- _What is required_
The response must consist of the lines below from the one with "display:inline-block; width:9px; height:9px;" through the one with "font-weight:bold; padding-left:4px; line-height:10px;", exactly as they appear and with both ends kept.

(User interface change data)
□ □ □
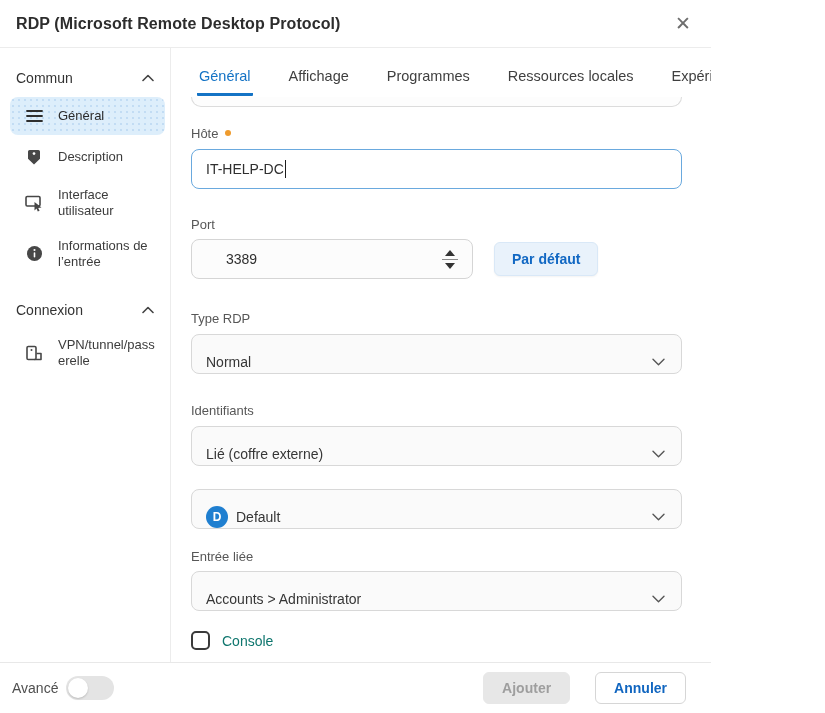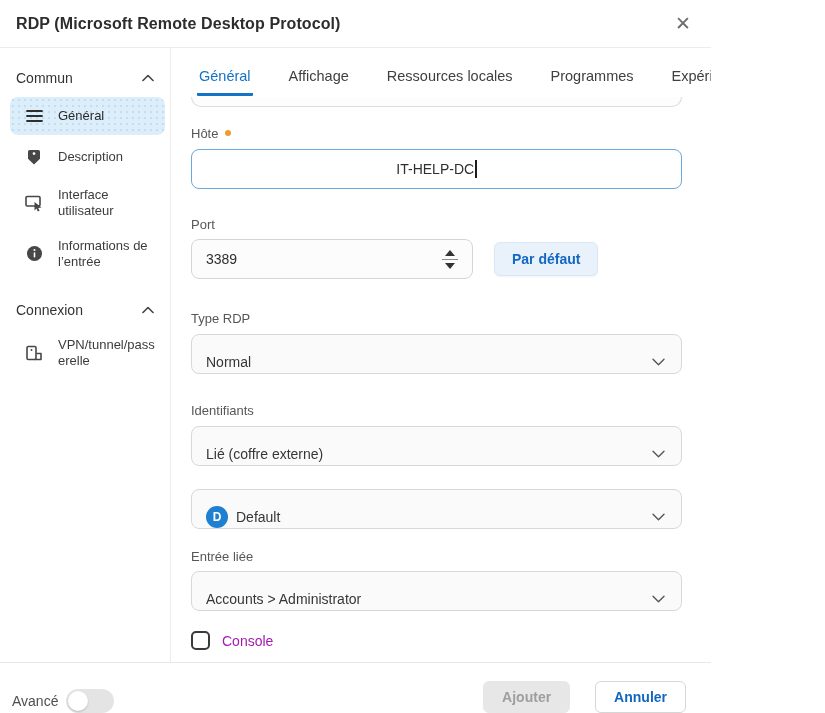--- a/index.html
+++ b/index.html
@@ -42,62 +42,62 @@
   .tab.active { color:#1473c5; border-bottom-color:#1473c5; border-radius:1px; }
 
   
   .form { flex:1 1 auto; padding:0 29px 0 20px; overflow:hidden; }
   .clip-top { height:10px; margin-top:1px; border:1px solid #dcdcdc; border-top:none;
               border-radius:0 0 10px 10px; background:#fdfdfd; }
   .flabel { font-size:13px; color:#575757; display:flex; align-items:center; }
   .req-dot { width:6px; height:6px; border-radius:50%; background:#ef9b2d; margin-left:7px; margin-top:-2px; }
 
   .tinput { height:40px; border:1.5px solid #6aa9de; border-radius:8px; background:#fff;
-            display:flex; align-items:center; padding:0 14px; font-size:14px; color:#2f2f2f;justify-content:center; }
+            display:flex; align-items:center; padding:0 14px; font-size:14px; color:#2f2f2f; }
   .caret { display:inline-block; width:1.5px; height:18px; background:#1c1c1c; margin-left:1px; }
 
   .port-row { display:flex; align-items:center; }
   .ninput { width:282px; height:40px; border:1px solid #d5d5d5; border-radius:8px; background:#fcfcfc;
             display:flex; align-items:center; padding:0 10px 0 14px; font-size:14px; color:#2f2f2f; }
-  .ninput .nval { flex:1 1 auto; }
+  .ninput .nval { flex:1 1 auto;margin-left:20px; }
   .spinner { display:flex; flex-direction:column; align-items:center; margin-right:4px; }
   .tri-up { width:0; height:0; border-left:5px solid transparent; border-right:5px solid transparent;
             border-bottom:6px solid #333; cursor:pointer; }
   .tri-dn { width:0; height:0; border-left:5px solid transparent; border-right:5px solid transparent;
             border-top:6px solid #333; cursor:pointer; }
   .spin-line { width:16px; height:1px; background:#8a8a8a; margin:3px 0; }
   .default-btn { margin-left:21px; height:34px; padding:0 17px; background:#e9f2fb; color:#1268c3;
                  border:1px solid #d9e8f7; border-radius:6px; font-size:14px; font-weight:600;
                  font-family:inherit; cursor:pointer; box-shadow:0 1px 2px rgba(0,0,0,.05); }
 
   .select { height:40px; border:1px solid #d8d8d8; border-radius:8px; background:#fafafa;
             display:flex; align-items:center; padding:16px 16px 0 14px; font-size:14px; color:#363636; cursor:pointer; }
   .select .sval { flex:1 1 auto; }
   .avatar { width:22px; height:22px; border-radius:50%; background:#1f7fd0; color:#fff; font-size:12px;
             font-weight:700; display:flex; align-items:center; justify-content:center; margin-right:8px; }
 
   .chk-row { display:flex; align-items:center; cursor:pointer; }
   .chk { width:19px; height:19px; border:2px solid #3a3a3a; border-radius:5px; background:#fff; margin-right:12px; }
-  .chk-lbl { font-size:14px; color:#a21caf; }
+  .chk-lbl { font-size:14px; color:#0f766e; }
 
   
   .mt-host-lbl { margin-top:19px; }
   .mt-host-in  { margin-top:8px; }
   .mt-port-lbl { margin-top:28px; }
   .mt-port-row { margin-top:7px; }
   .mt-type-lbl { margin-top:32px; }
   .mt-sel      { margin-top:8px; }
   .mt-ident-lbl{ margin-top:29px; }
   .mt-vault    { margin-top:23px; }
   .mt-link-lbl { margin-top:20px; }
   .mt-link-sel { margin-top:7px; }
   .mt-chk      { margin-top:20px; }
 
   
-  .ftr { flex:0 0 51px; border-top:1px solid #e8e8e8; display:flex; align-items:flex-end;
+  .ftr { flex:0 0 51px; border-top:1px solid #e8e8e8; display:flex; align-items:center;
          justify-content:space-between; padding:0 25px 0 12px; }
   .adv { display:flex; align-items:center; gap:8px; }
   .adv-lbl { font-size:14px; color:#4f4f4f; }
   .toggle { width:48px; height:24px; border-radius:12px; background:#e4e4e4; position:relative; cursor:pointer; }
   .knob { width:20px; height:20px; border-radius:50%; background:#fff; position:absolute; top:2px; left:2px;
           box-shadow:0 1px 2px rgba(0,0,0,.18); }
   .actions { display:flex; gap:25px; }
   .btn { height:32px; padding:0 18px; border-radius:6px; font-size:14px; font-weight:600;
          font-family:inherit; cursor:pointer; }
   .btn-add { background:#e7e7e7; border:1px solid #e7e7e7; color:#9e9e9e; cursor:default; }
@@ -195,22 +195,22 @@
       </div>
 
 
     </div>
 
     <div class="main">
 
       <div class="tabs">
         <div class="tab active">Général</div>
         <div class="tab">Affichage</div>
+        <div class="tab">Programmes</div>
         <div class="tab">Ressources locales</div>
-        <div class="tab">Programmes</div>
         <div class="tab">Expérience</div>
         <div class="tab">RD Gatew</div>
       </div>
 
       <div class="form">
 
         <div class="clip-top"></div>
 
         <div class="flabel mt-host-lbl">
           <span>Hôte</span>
□ □ □
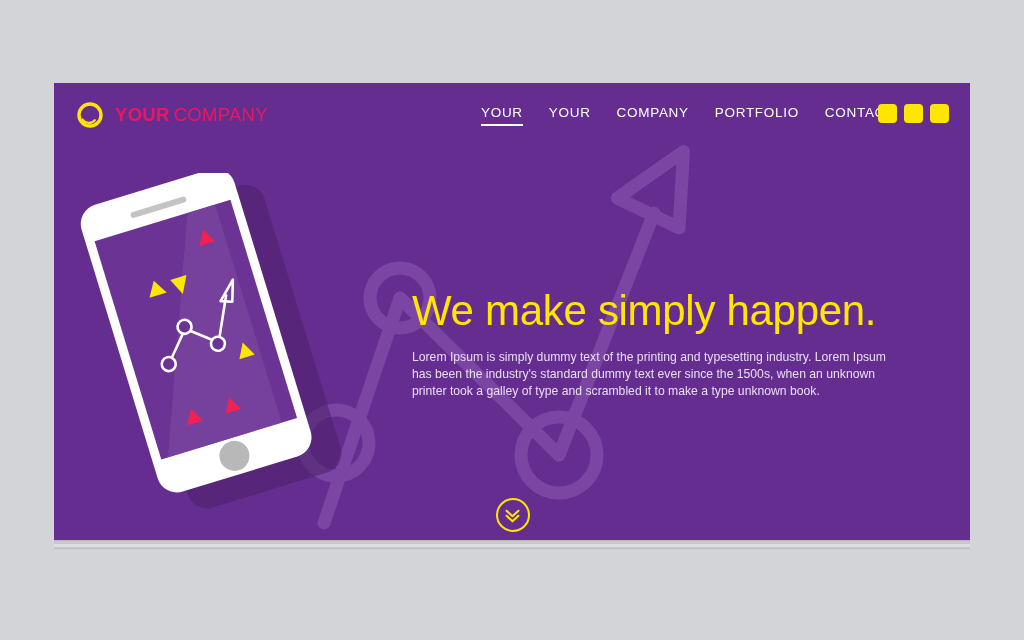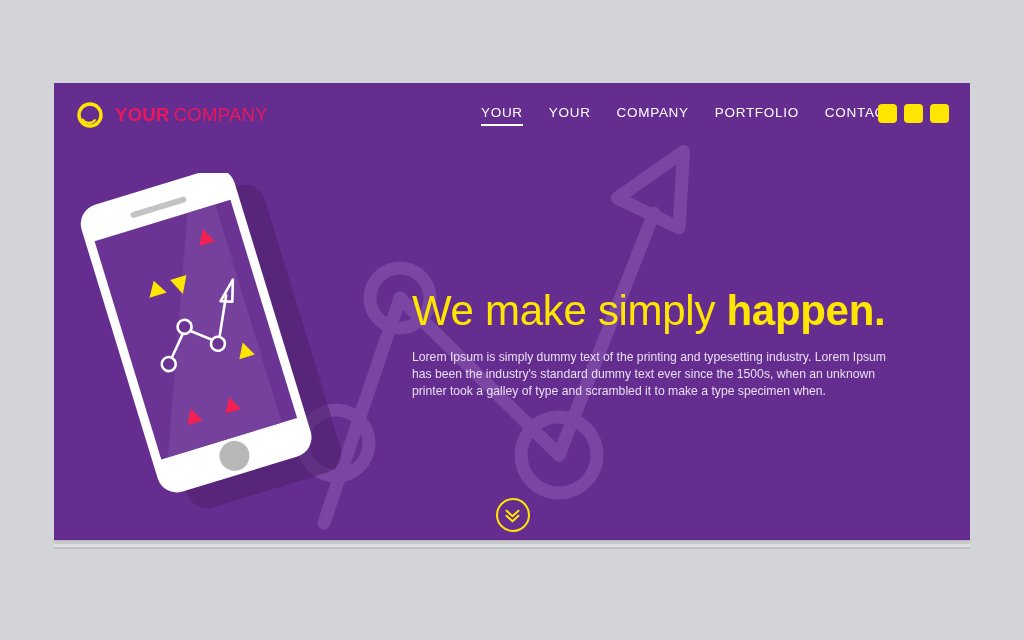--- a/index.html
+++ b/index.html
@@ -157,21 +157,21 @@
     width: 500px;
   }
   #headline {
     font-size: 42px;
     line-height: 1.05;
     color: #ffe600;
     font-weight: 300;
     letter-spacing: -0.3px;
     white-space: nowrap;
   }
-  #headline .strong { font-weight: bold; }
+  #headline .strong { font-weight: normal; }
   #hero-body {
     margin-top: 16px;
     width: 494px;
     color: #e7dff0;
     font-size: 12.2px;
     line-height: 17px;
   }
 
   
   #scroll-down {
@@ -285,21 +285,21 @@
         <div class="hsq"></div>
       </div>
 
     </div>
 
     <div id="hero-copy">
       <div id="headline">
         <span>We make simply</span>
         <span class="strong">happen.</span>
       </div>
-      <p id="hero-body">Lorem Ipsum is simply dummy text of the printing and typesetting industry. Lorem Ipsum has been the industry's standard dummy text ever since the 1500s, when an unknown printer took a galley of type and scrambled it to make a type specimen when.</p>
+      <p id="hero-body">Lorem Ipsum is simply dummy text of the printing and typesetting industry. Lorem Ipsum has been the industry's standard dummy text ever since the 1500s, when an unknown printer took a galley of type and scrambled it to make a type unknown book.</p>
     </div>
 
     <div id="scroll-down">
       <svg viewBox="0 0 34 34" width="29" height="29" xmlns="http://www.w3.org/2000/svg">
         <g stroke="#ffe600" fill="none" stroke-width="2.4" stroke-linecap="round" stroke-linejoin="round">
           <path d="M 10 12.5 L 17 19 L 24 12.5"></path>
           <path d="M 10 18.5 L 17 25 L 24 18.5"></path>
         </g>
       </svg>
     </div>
□ □ □
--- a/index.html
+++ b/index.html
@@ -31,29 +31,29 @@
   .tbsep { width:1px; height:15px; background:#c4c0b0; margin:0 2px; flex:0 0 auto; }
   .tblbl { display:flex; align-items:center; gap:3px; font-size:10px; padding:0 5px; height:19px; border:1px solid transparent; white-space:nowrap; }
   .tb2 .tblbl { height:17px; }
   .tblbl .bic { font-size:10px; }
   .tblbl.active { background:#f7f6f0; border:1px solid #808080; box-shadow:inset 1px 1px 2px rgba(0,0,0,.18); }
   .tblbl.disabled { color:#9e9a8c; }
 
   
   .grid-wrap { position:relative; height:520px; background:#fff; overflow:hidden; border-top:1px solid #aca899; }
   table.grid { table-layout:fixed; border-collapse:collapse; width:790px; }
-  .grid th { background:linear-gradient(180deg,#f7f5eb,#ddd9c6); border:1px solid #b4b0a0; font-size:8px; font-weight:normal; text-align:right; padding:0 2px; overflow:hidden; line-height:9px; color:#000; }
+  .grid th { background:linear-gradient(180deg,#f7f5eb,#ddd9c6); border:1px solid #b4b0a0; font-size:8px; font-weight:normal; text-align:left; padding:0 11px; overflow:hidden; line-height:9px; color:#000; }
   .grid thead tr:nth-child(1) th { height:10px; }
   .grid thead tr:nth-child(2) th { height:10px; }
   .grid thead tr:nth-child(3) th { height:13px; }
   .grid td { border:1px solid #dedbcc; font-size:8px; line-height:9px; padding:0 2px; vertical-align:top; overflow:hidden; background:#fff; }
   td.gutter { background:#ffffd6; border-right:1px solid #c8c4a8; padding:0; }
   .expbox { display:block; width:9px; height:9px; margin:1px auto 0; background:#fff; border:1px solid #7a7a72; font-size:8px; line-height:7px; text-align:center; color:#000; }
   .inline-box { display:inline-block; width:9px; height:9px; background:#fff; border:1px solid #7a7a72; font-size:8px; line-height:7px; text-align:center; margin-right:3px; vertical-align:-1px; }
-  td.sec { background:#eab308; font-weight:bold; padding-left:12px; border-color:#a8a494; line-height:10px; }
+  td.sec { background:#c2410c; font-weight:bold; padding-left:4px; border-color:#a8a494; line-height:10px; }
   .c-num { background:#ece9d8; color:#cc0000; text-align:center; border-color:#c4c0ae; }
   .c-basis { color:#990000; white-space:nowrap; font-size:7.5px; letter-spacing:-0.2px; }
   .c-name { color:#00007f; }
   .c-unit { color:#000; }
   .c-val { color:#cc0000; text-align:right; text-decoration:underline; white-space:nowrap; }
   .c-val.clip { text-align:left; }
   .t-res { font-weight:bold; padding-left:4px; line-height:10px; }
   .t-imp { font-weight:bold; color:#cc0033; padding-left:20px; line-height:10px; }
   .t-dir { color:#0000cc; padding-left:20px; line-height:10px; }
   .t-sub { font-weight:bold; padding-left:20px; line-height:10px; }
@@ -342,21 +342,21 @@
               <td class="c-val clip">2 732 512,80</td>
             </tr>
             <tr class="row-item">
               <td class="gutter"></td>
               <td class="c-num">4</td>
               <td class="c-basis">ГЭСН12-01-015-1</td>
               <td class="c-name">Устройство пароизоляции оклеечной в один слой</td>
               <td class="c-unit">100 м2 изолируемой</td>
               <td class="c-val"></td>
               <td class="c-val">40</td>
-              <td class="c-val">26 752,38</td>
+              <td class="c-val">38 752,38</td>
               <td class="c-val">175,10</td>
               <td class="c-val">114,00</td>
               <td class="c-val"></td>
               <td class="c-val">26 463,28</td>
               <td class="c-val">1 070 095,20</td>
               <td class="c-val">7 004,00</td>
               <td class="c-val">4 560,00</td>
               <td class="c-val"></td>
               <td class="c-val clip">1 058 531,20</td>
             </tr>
□ □ □
- _Answer box_
   .inline-box { display:inline-block; width:9px; height:9px; background:#fff; border:1px solid #7a7a72; font-size:8px; line-height:7px; text-align:center; margin-right:3px; vertical-align:-1px; }
-  td.sec { background:#eab308; font-weight:bold; padding-left:12px; border-color:#a8a494; line-height:10px; }
+  td.sec { background:#c2410c; font-weight:bold; padding-left:4px; border-color:#a8a494; line-height:10px; }
   .c-num { background:#ece9d8; color:#cc0000; text-align:center; border-color:#c4c0ae; }
   .c-basis { color:#990000; white-space:nowrap; font-size:7.5px; letter-spacing:-0.2px; }
   .c-name { color:#00007f; }
   .c-unit { color:#000; }
   .c-val { color:#cc0000; text-align:right; text-decoration:underline; white-space:nowrap; }
   .c-val.clip { text-align:left; }
   .t-res { font-weight:bold; padding-left:4px; line-height:10px; }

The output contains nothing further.